Spec2Vec workflow -- part 2

Question

Spec2Vec workflow -- part 2

florian-huber opened this issue 4 years ago · comments

[edit 28/04] adapted to recent updates.

I now roughly divide our current iomega/spec2vec workflow into different parts which I will work on separately to see how much for each of those parts is already in place, and what is still missing.

Pre-processing (see #141) -- Import spectra form mgf and do cleaning, filtering, selection...
Calculate Spec2Vec similarities -- Convert spectrums to documents, train word2vec model, calculate similarities.
Calculate reference similarities -- Convert inchi/smiles to molecular fingerprints, calculate similarities based on fingerprints.
Library matching -- Query few specifically selected spectrums against large reference set of spectrums.

2. Calculate Spec2Vec similarities

Code

# Start with cleaned, filtered set of spectra --> reference_spectrums_positive
import gensim
from matchms import calculate_scores
from matchms.similarity.spec2vec import Spec2Vec, SpectrumDocument
from matchms.similarity.spec2vec.Spec2Vec_utils import EpochLogger  # not yet part of repo

documents = [SpectrumDocument(s) for s in reference_spectrums_positive]

# Create and train model
learning_rate_initial = 0.025
learning_rate_decay = 0.00025
iterations = 15

min_alpha = learning_rate_initial - iterations * learning_rate_decay
if min_alpha < 0:
    min_alpha = 0

epochlogger = EpochLogger(iterations)
model = gensim.models.Word2Vec([d.words for d in documents], sg=0, negative=5,
                               size=200, window=300, min_count=1, workers=4,
                               iter=iterations, alpha=learning_rate_initial,
                               min_alpha=min_alpha, seed=321, compute_loss=True,
                               callbacks = [epochlogger])

# Save trained model
model.save('model_spec2vec.model')

# Calculate similarity matrix (just testing...)
spec2vec = Spec2Vec(model=model, documents=documents)
similarities = calculate_scores(documents[:10], documents[:10], spec2vec).scores

What's still missing

Epoch-logger -- depending on the number of epochs, the number of documents, and the size of the documents, model training can take a while. Some type of logger is really needed to see that the process is working fine. For now I just used the following:

from gensim.models.callbacks import CallbackAny2Vec


class EpochLogger(CallbackAny2Vec):
    """Callback to log information about training progress.
    Used to keep track of gensim model training"""

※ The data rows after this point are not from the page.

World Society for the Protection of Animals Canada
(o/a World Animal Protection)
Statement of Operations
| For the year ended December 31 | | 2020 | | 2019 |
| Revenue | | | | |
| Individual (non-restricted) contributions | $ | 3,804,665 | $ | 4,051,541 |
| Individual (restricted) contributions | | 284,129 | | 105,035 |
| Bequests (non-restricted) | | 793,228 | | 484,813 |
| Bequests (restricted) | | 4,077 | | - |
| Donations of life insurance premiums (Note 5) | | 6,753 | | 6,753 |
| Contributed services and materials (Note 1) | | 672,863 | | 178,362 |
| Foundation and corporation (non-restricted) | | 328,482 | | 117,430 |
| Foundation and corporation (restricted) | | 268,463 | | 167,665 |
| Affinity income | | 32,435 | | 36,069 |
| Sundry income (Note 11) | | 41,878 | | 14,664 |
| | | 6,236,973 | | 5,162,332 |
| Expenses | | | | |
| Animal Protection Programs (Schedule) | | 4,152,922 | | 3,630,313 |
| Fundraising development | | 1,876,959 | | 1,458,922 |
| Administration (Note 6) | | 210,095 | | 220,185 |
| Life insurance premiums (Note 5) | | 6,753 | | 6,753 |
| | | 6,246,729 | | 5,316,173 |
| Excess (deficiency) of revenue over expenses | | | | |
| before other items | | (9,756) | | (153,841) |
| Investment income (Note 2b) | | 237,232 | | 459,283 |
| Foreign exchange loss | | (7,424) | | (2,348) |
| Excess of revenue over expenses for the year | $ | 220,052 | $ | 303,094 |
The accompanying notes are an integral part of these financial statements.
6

    def __init__(self, num_of_epochs):
        self.epoch = 0
        self.num_of_epochs = num_of_epochs
        self.loss = 0

    def on_epoch_end(self, model):
        """Return progress of model training"""
        loss = model.get_latest_training_loss()
        # loss_now = loss - self.loss_to_be_subed
        print('\r',
              ' Epoch ' + str(self.epoch+1) + ' of ' + str(self.num_of_epochs) + '.',
              end="")
        print('Change in loss after epoch {}: {}'.format(self.epoch+1, loss - self.loss))
        self.epoch += 1
        self.loss = loss

Possibility to return spectrum vectors (I tried adding this in #165).
Test to assess if models trained elsewhere can be imported and used properly (in the past that caused issues!).
Add word weighing to spectrum vector calculation (done --> #165 )
Switch to array based similarity score calculation (#163 ).

Jurriaan H. Spaaks · Answer 1 · Mon May 18 2020 18:50:18 GMT+0800 (China Standard Time)

@florian-huber Am I right in saying this issue can be closed? As far as I can tell we did everything except the logger. If you still think that is needed, can you give it a dedicated issue? Thanks!

Florian Huber · Answer 2 · Mon May 18 2020 18:53:26 GMT+0800 (China Standard Time)

Thanks @jspaaks . I will indeed close this issue (and move the logger to a separate more specific issue).